Attached is the list of all files from NetBSD's libkern, libsa and libi386 that
differ in code size between -enable-iv-rewrite=false and -enable-iv-
rewrite=true. Some of them are not used in this context. The false.txt /
true.txt list the object sizes as I see it during the release build. compile.sh
*/*.i will compile the files with both options. Big regressions are e.g.
qsort.i, improvements are seen for subr_prf.i
Quuxplusone commented 12 years ago

Attached enable-iv-rewrite.tgz (298267 bytes, application/x-compressed-tar): Files that compile to different sizes and list

Quuxplusone commented 12 years ago
I'm having trouble knowing what to look at here. When I run compile.sh and
simply sum the .o sizes, I get a *larger* size for enable-iv-rewrite=true. I'm
using svn r153254.

false: 54760 bytes
 true: 55508 bytes

* .o sizes
  2596 cd9660.i.false
  2676 cd9660.i.true
   324 dkcksum.i.false
   324 dkcksum.i.true
  5032 dosfs.i.false
  5052 dosfs.i.true
  1948 exec.i.false
  1968 exec.i.true
  4268 ext2fs.i.false
  4264 ext2fs.i.true
  3512 ffsv1.i.false
  3504 ffsv1.i.true
  4156 ffsv2.i.false
  4148 ffsv2.i.true
   592 gets.i.false
   624 gets.i.true
   480 ip_cksum.i.false
   484 ip_cksum.i.true
  3560 lfsv1.i.false
  3552 lfsv1.i.true
  3592 lfsv2.i.false
  3584 lfsv2.i.true
  5200 loadfile_elf32.i.false
  4684 loadfile_elf32.i.true
  4888 loadfile_elf64.i.false
  5488 loadfile_elf64.i.true
  3596 minixfs3.i.false
  3588 minixfs3.i.true
  2248 netif.i.false
  2248 netif.i.true
  2128 qsort.i.false
  2780 qsort.i.true
  1336 strerror.i.false
  1348 strerror.i.true
  2024 subr_prf.i.false
  1920 subr_prf.i.true
  3280 ufs.i.false
  3272 ufs.i.true
Quuxplusone commented 12 years ago

Hm. I thought qsort.i had a large regression, but I might have messed up the list at that point. subr_prf.i is what triggered the investigation: it ended up with 120 Bytes overhead.

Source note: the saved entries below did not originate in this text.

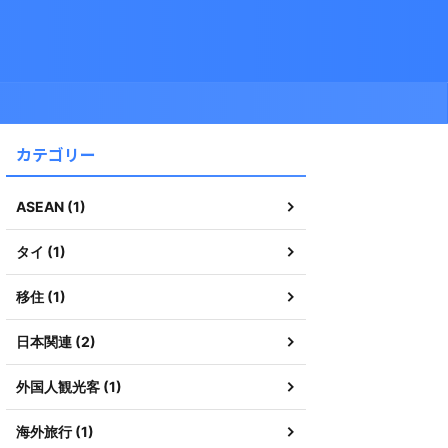
カテゴリー
ASEAN (1)
タイ (1)
移住 (1)
日本関連 (2)
外国人観光客 (1)
海外旅行 (1)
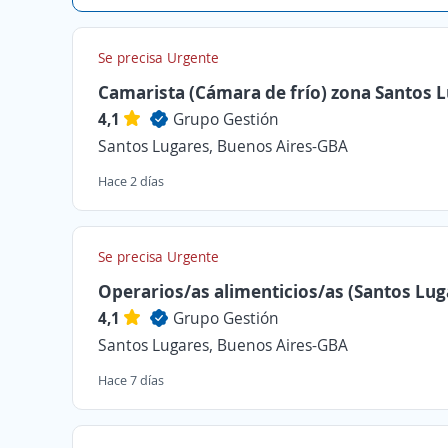
Se precisa Urgente
Camarista (Cámara de frío) zona Santos 
4,1
Grupo Gestión
Santos Lugares, Buenos Aires-GBA
Hace 2 días
Se precisa Urgente
Operarios/as alimenticios/as (Santos Lug
4,1
Grupo Gestión
Santos Lugares, Buenos Aires-GBA
Hace 7 días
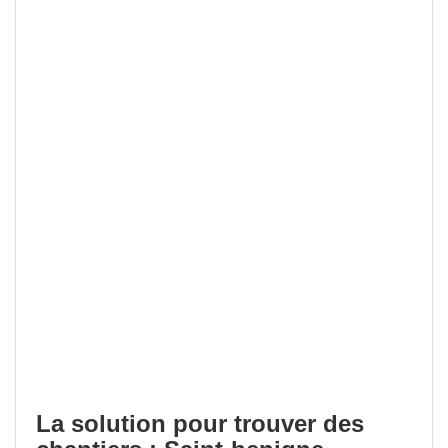
La solution pour trouver des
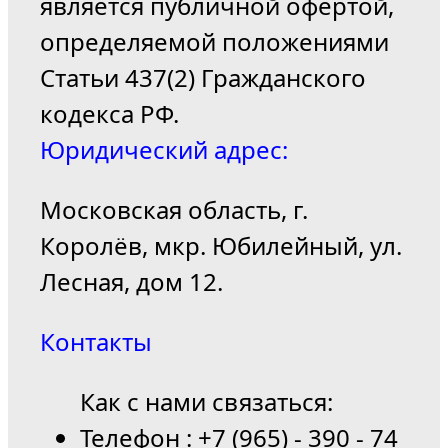
является публичной офертой,
определяемой положениями
Статьи 437(2) Гражданского
кодекса РФ.
Юридический адрес:
Московская область, г.
Королёв, мкр. Юбилейный, ул.
Лесная, дом 12.
Контакты
Как с нами связаться:
Телефон : +7 (965) - 390 - 74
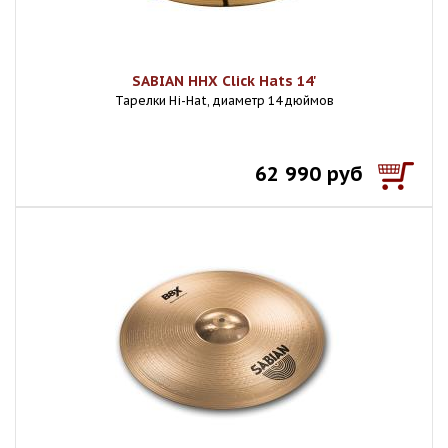
SABIAN HHX Click Hats 14'
Тарелки Hi-Hat, диаметр 14 дюймов
62 990 руб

Quuxplusone commented 12 years ago

There is a lot of luck involved in getting the "right" codegen for a particular loop nest. Performance results are just as jittery as the size results shown here. The good news is:

I can leave this open because there is an opportunity to make the LSR pass aware of the -Oz option, and this is potentially a good example to motivate it. That said, it's very low on my list of enhancements to add.

Quuxplusone commented 12 years ago

Good enough. Working around the related PR 12348 side steps the issue completely for me, so keeping the example for analysis is good enough.